**Text shown:**
In controlling the electronic device at the sleeping stage, the hub device may not transmit any control command to an electronic device having the same control information as in the sleep preparation stage.

In controlling the electronic device at the sleeping stage, the hub device may transmit a command to maintain control to an electronic device having the same control information as in the sleep preparation stage.

As shown in FIG. 24, when the first user is determined as being at the awake stage, the hub device may open the second automatic curtain by transmitting an open command to the second automatic curtain open/close device, stop controlling the temperature of the second room by transmitting a command to stop temperature control to the second air conditioner, operate the second TV at a set channel and volume by transmitting an on command, channel information and volume information to the second TV, turn off the soundbar by transmitting an off command to the soundbar, and turn on the light in the second room by transmitting a light on command to the second lighting device.

When the first user is determined as being at the awake stage, the hub device may communicate with the user device, receive schedule information of the user from the user device, and display the received schedule information on the TV.

In a case that control information for music play is configured for the awake stage, when the first user is determined as being at the awake stage, the hub device may communicate with the user device, receive the user's song list information from the user device, and play music through the soundbar based on the received song list information.

As such, the electronic devices may be controlled before, during and after the user's sleep, so that the use may take sound sleep and awake feeling refreshed.

One or more embodiments of the disclosure may be implemented in the form of a recording medium for storing instructions to be carried out by a computer. The instructions may be stored in the form of program codes, and when executed by a processor, may generate program modules to perform operations in one or more embodiments of the disclosure. The recording media may correspond to computer-readable recording media.

The computer-readable recording medium includes any type of recording medium having data stored thereon that may be thereafter read by a computer. For example, it may be a read only memory (ROM), a random access memory (RAM), a magnetic tape, a magnetic disk, a flash memory, an optical data storage device, etc.

The computer-readable storage medium may be provided in the form of a non-transitory storage medium. The term ‘non-transitory storage medium’ may mean a tangible device without including a signal, e.g., electromagnetic waves, and may not distinguish between storing data in the storage medium semi-permanently and temporarily. For example, the non-transitory storage medium may include a buffer that temporarily stores data.

In an embodiment of the disclosure, the aforementioned method according to the various embodiments of the disclosure may be provided in a computer program product. The computer program product may be a commercial product that may be traded between a seller and a buyer. The computer program product may be distributed in the form of a recording medium (e.g., a compact disc read only memory (CD-ROM)), through an application store (e.g., Play Store™), directly between two user devices (e.g., smart phones), or online (e.g., downloaded or uploaded). In the case of online distribution, at least part of the computer program product (e.g., a downloadable app) may be at least temporarily stored or arbitrarily created in a recording medium that may be readable to a device such as a server of the manufacturer, a server of the application store, or a relay server.

**What the task asks:** Retype the text about the hub device from "As such, the" to "storage device, etc.".

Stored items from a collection
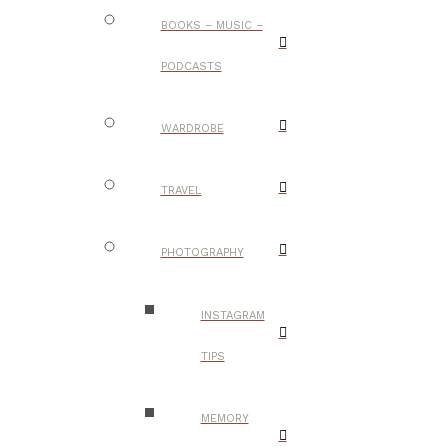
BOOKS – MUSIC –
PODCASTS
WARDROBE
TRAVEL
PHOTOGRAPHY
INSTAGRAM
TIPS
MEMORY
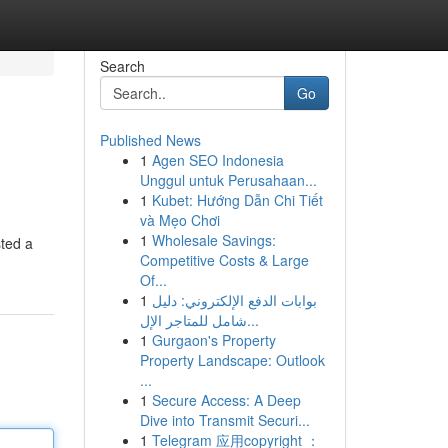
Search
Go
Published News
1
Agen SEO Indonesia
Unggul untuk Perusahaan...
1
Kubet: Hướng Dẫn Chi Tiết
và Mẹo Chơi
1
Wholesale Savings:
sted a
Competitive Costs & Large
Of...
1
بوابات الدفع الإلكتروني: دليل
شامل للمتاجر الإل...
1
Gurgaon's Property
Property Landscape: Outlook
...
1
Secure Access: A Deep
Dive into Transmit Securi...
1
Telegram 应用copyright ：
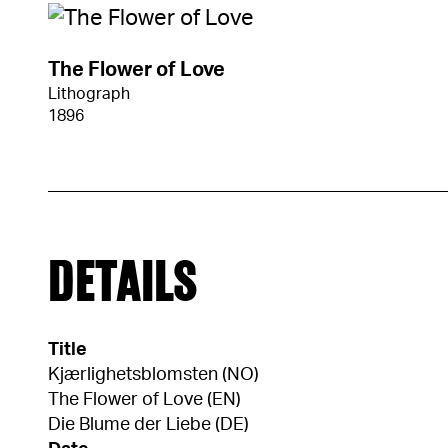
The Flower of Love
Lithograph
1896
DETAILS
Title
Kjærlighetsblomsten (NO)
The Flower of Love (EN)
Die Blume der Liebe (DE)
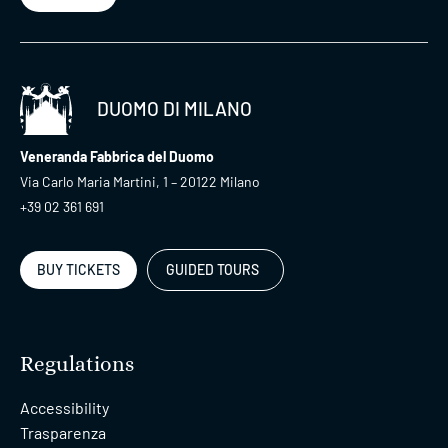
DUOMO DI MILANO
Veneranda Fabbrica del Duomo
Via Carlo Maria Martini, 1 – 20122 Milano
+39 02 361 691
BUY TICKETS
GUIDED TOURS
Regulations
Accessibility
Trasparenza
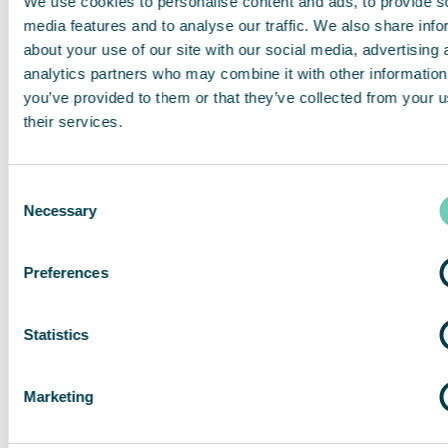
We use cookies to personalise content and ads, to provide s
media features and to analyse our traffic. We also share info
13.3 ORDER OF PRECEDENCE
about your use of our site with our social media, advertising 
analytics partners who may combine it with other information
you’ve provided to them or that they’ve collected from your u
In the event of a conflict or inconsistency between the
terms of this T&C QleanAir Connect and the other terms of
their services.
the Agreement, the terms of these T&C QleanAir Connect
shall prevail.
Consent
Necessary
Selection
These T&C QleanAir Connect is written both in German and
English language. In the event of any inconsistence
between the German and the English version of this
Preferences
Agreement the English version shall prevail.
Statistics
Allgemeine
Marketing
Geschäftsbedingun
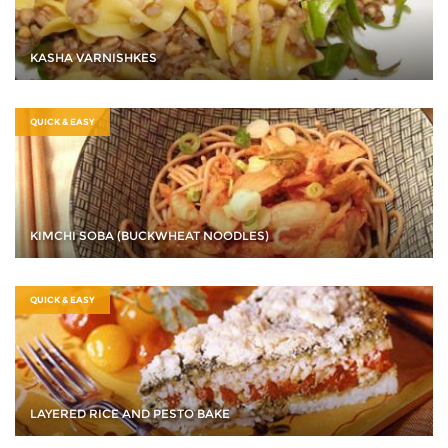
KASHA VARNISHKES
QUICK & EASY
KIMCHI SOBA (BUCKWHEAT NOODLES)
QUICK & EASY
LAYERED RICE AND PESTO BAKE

...

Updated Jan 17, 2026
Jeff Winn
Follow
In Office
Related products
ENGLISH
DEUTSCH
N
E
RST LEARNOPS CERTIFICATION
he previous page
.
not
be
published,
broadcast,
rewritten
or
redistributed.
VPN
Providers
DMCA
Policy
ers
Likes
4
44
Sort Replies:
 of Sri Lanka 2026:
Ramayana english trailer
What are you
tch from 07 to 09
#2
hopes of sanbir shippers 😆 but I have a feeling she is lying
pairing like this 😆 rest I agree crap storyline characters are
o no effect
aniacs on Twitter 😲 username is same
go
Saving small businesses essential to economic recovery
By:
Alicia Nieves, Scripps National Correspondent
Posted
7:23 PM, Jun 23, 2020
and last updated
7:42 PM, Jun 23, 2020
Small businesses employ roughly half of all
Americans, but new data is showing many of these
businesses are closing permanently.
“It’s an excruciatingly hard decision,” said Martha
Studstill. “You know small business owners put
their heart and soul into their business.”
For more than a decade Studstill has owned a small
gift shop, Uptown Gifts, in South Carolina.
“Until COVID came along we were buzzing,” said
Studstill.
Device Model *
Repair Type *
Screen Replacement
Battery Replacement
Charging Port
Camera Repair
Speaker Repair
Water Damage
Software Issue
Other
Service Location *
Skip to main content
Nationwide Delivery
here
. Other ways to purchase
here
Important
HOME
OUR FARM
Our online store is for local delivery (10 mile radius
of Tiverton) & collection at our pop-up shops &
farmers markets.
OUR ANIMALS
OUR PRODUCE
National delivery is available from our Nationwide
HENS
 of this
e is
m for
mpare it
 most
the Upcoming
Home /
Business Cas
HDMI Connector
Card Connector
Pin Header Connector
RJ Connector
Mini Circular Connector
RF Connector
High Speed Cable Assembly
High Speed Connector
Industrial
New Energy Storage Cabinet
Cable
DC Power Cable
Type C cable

**Written answer:**
As such, the electronic devices may be controlled before, during and after the user's sleep, so that the use may take sound sleep and awake feeling refreshed.

One or more embodiments of the disclosure may be implemented in the form of a recording medium for storing instructions to be carried out by a computer. The instructions may be stored in the form of program codes, and when executed by a processor, may generate program modules to perform operations in one or more embodiments of the disclosure. The recording media may correspond to computer-readable recording media.

The computer-readable recording medium includes any type of recording medium having data stored thereon that may be thereafter read by a computer. For example, it may be a read only memory (ROM), a random access memory (RAM), a magnetic tape, a magnetic disk, a flash memory, an optical data storage device, etc.